Return a copy of every line in the records that includes the word "middle".

- Opening Delimiter -

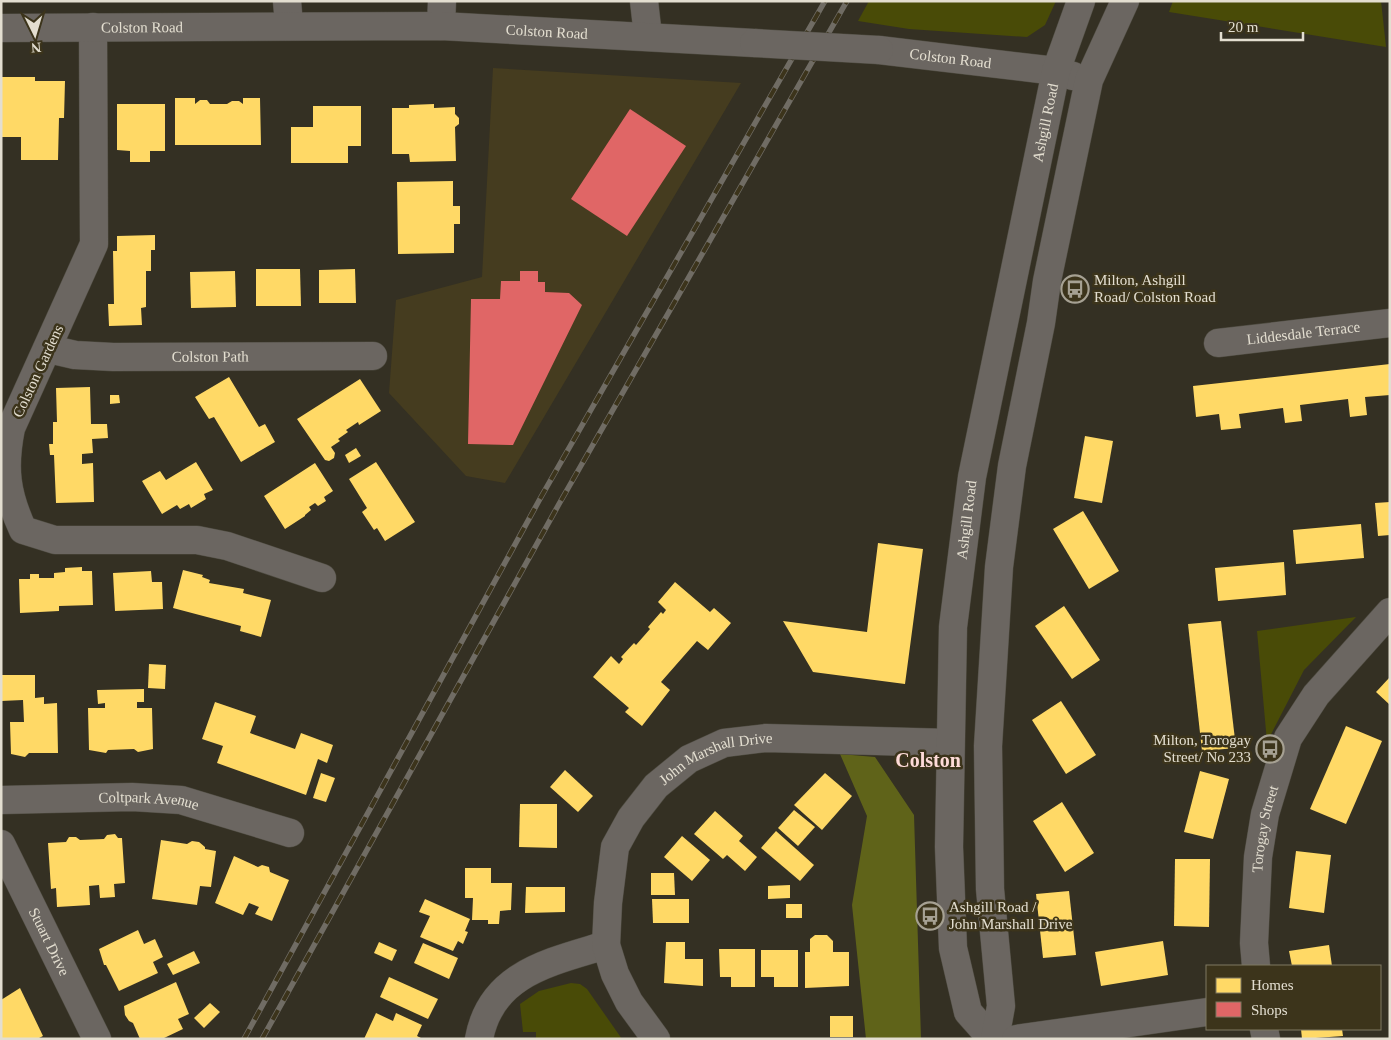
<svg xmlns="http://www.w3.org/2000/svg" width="1391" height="1040" font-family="Georgia,serif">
<rect width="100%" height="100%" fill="#343023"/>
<path fill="#453c1f" d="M493,68L741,83L505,483L466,476L389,393L396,300L482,277Z"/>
<g fill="#494b07">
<path d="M869,1H1056L1045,25L1027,37L909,29L858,21Z"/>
<path d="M1173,1H1381L1386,47L1169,12Z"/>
<path d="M1356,617L1304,670L1267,742L1257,631Z"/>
<path d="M571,983L580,984L587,989L622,1039H536V1032H523L520,1004L539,991Z"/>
</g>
<path fill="#5f6319" d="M840,754L875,757L914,815L921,1039H866L852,905L867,816Z"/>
<g fill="#ffd966">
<path d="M1,77H35V81H65L64,118H59L58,160H21V137H1Z"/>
<path d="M175,98H195V104L200,100H207L210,104H227L232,101H239L243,104V98H260L261,145H175Z"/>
<path d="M117,104H165V151H150V162H130V151L117,150Z"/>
<path d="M434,104V108L455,107V114L459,118V124L455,127L456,161L410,162L409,154H392V108H409V105Z"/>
<path d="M313,106H361V146H348V163H291V127H313Z"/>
<path d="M453,181V206H460V224H454V253L398,254L397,182Z"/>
<path d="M155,235V250H151V271H146V307L141,308L142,325L109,326L108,304H114L113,251H117V236Z"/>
<path d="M256,269H300L301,306H256Z"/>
<path d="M355,269L356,303H319V270Z"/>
<path d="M235,271L236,307L191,308L190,272Z"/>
<path d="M1390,364V395L1365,397L1367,415L1350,417L1348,399L1300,405L1302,421L1285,423L1283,408L1239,414L1241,428L1221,430L1219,414L1196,417L1193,386Z"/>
<path d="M229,377L259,427L265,424L275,442L241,462L214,417L209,419L195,397Z"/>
<path d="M360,379L381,411L359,425L358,422L346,430L348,432L338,439L340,441L331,447L335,453L334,458L329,461L325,460L297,419Z"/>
<path d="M90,387L91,424H107L108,438L92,439L93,453L82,454V464L93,463L94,502L56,503L54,455H50L49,444H53V422H57L56,388Z"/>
<path d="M110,395H119L120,403L110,404Z"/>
<path d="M1085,436L1113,441L1102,503L1074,498Z"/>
<path d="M356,448L361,456L349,463L345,455Z"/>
<path d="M196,462L213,490L204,494L206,499L191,508L189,504L180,509L177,505L162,514L142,481L160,471L166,480Z"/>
<path d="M376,462L415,522L385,541L377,528L374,530L362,512L367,508L349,479Z"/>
<path d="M315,463L333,491L324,497L326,501L318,506L315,503L309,507L311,510L305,515V516L285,529L264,496Z"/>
<path d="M1390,502V535L1378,536L1375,503Z"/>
<path d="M1083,511L1119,571L1089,589L1053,529Z"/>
<path d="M1361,524L1364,558L1296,564L1293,530Z"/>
<path d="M878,543L923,549L905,684L813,672L783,621L867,632Z"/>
<path d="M1284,562L1286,595L1218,601L1215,568Z"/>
<path d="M82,567V571H92L93,605L59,606V611L20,613L19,579H30V574H39V578H54V573L65,572V568Z"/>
<path d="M183,570L203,575L202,577L210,580L209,583L244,589L243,593L271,600L261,637L240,631L241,626L173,608Z"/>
<path d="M151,571L152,582H162L163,609L115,611L113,573Z"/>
<path d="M675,582L710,612L714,608L731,623L708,650L697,641L661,682L670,690L642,726L625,712L629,708L593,677L611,656L619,664L623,659L621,657L634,643L636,645L650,629L648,627L661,612L663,614L666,610L658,602Z"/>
<path d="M1064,606L1100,660L1072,679L1035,626Z"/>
<path d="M1221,621L1236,748L1202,751L1188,624Z"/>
<path d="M149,664L166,665L165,689L148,688Z"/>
<path d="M1,675H35V698L44,697V704L57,703L58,753H29L25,757L11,754L10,722H24L23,700L1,701Z"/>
<path d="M1390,677V705L1376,692Z"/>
<path d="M144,689V702H137V708H152L153,749L138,752L134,749L108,750L106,753L89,750L88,708H105V703L98,704L97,690Z"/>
<path d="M1061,701L1096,755L1066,774L1032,720Z"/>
<path d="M215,702L256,716L250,733L295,749L301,733L333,745L327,763L318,759L306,795L217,763L223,746L202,739Z"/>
<path d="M1346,726L1382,741L1346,824L1310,809Z"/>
<path d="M565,770L593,796L578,812L550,787Z"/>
<path d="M1200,771L1229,779L1213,839L1184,832Z"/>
<path d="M321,773L335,778L326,802L313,798Z"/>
<path d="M825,773L852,796L822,830L794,805Z"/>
<path d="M1062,802L1094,853L1065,872L1033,821Z"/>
<path d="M520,804H557V848L519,847Z"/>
<path d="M794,810L815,827L798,846L778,828Z"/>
<path d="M715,811L743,836L739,841L757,857L745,871L727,855L723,859L694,834Z"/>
<path d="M776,831L814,865L800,881L761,848Z"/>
<path d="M115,834L118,838H122L125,883L114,884L115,897L100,898L99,885L89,886L90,905L57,907L56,888L51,889L48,843L66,842L69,837H76L80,840L104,839L107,835Z"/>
<path d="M682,836L710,860L692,881L664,857Z"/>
<path d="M161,840L187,844L192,841L199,842L205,847V849L216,851L211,887L200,886L197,905L152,899Z"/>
<path d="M1296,851L1331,855L1324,913L1289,908Z"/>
<path d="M234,856L258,867L262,865L269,867L270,872L289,880L272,921L255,914L259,907L249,903L243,915L215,903Z"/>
<path d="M1175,859H1210L1209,927L1174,926Z"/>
<path d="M465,868H491V883H512L511,910L500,911L499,924H488V920H472L473,898H465Z"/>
<path d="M651,873H674L675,895H651Z"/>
<path d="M790,885V898L768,899V886Z"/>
<path d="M526,887H565V912L525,913Z"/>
<path d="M1069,891L1076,955L1043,958L1036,894Z"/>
<path d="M425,899L470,919L465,931L468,932L463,944L458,941L453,951L420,937L430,916L419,912Z"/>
<path d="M652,899H689V923H653Z"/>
<rect x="786" y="904" width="16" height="14"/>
<path d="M138,930L144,944L155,939L163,957L153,962L158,973L119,991L106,965H104L99,949Z"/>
<path d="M815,935H827L833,941V952H849V986L805,988V952H810V939Z"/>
<path d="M1163,941L1168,975L1101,986L1095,952Z"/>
<path d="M379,942L397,950L392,961L374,953Z"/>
<path d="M666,942H685V959H703V986L664,983Z"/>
<path d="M423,943L458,958L449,979L414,963Z"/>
<path d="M1329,945L1332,966H1292L1289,951Z"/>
<path d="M719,949H755V987H731V977H720Z"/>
<path d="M761,950H798V987H774V977H761Z"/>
<path d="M194,951L200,963L173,975L167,964Z"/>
<path d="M389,977L438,999L428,1019L380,997Z"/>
<path d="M176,982L189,1014L178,1019L183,1029L162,1039H140L133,1023L129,1021L125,1015L124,1006Z"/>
<path d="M20,988L43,1036L37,1039H1V1000Z"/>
<path d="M210,1003L220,1012L204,1028L194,1018Z"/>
<path d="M376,1013L393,1021L396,1013L422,1025L417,1036L423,1039H364Z"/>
<rect x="830" y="1016" width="23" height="21"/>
<path d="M1301,1029H1342L1343,1036L1302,1039Z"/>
</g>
<g fill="#e06666">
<path d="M630,109L686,146L627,236L571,199Z"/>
<path d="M520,271H538V282H545V292L569,293L582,305L513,445L468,444L471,299H500L501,281H520Z"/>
</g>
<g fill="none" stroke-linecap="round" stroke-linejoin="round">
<g stroke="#4e4b40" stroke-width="29">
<g id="minor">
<path d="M287,1L289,25"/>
<path d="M644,1L648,36"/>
<path d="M441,26L442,1"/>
<path d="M93,27L94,244L11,428C3,468 6,493 23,530L55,540H197L227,546L322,578"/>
<path id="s1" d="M1,28L441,26L754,43"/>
<path id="s2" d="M879,50L1056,71L1073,76"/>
<path id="s3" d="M1218,343L1390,323"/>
<path id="s4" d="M49,349L75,355L113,357L373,356"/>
<path id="s5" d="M1,800L132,797L181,800L290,833"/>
<path id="s6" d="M1,844L97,1039"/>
<path id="s7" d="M1256,966L1254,943L1258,857L1265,814L1288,738L1316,695L1390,612"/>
<path d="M1264,1029L1266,1039"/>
<path d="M479,1039C491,973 551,962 606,945"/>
<path id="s8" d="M656,1039L629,1002L615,974L606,945L608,903L615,847L631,818L656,786L689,759L724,743L766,738L950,743"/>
<path id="s9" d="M992,1039L968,1012L953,948L949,847L953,627L972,477L1056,71L1081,1"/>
<path d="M995,1039L1001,1006L990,889L988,746L999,567L1012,466L1041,323L1047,281L1089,80L1125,1"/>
<path d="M1016,1039L1207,1012"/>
</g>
</g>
<use href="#minor" stroke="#6b6661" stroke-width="28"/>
<g stroke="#706c64" stroke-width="5.5">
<g id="rail">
<path d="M244,1039L541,497L825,1"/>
<path d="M262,1039L559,504L847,1"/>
</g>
</g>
<use href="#rail" stroke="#3c341b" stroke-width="4" stroke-dasharray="11" stroke-linecap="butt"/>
<g stroke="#4e4b40" stroke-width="29" stroke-linecap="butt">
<path id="minor-bridge" d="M754,43L879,50"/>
</g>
<use href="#minor-bridge" stroke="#6b6661" stroke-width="28"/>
</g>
<defs>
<g id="bus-ring" transform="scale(1.4375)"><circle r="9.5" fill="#3c341b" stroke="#a6a193" stroke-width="1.5"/><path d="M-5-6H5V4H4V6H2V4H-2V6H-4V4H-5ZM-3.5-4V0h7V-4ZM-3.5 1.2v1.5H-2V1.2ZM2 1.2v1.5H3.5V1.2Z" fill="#a6a193"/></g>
</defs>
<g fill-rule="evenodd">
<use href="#bus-ring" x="1075" y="289"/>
<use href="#bus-ring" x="1270" y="749"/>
<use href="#bus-ring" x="930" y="916"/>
</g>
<g text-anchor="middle" stroke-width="5" stroke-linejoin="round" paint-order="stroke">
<g font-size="15" fill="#e3ded0" stroke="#3c341b">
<text dy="5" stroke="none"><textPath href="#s1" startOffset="141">Colston Road</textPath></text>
<text dy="5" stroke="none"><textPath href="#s1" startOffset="546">Colston Road</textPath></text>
<text dy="5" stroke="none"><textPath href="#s2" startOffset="72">Colston Road</textPath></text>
<text dy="5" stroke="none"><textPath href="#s9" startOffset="936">Ashgill Road</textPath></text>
<text dy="5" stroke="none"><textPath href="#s3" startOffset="86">Liddesdale Terrace</textPath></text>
<text dy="5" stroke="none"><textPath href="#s4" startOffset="162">Colston Path</textPath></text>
<text transform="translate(38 371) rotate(-65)" y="5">Colston Gardens</text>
<text dy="5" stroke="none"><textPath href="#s9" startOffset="531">Ashgill Road</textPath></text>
<text dy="5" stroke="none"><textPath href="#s8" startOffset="348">John Marshall Drive</textPath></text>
<text dy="5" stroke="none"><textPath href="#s5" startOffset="148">Coltpark Avenue</textPath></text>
<text dy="5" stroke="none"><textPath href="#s7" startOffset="138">Torogay Street</textPath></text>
<text dy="5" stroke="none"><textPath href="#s6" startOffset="109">Stuart Drive</textPath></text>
</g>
<g font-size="15" fill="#e3ded0" stroke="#3c341b" text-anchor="start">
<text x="1094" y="285">Milton, Ashgill<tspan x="1094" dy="17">Road/ Colston Road</tspan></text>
<text x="1251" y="745" text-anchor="end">Milton, Torogay<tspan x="1251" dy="17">Street/ No 233</tspan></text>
<text x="949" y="912">Ashgill Road /<tspan x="949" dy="17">John Marshall Drive</tspan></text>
</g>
<g font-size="20" font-weight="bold" fill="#fedbd8" stroke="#3c341b">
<text x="928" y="767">Colston</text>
</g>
</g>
<rect width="1391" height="1040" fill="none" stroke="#e3ded0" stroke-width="5"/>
<rect x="1206" y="965" width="175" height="65" fill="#3c341b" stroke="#7f7863"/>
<rect x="1216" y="978" width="25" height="15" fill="#ffd966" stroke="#7f7863"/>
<text x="1251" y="990" font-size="15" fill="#e3ded0">Homes</text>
<rect x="1216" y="1002" width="25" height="15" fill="#e06666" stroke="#7f7863"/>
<text x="1251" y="1015" font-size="15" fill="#e3ded0">Shops</text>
<g transform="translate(35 35) rotate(175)" stroke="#3c341b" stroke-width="4" paint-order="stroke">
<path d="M0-4L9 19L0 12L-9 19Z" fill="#e3ded0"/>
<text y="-8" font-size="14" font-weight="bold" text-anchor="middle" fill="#e3ded0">N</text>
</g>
<path d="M1221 32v8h82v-8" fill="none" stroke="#e3ded0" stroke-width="2.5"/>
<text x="1228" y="32" font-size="15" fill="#e3ded0" stroke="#3c341b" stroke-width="4" paint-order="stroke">20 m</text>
</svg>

- Closing Delimiter -

* Your response:
<g text-anchor="middle" stroke-width="5" stroke-linejoin="round" paint-order="stroke">
<text y="-8" font-size="14" font-weight="bold" text-anchor="middle" fill="#e3ded0">N</text>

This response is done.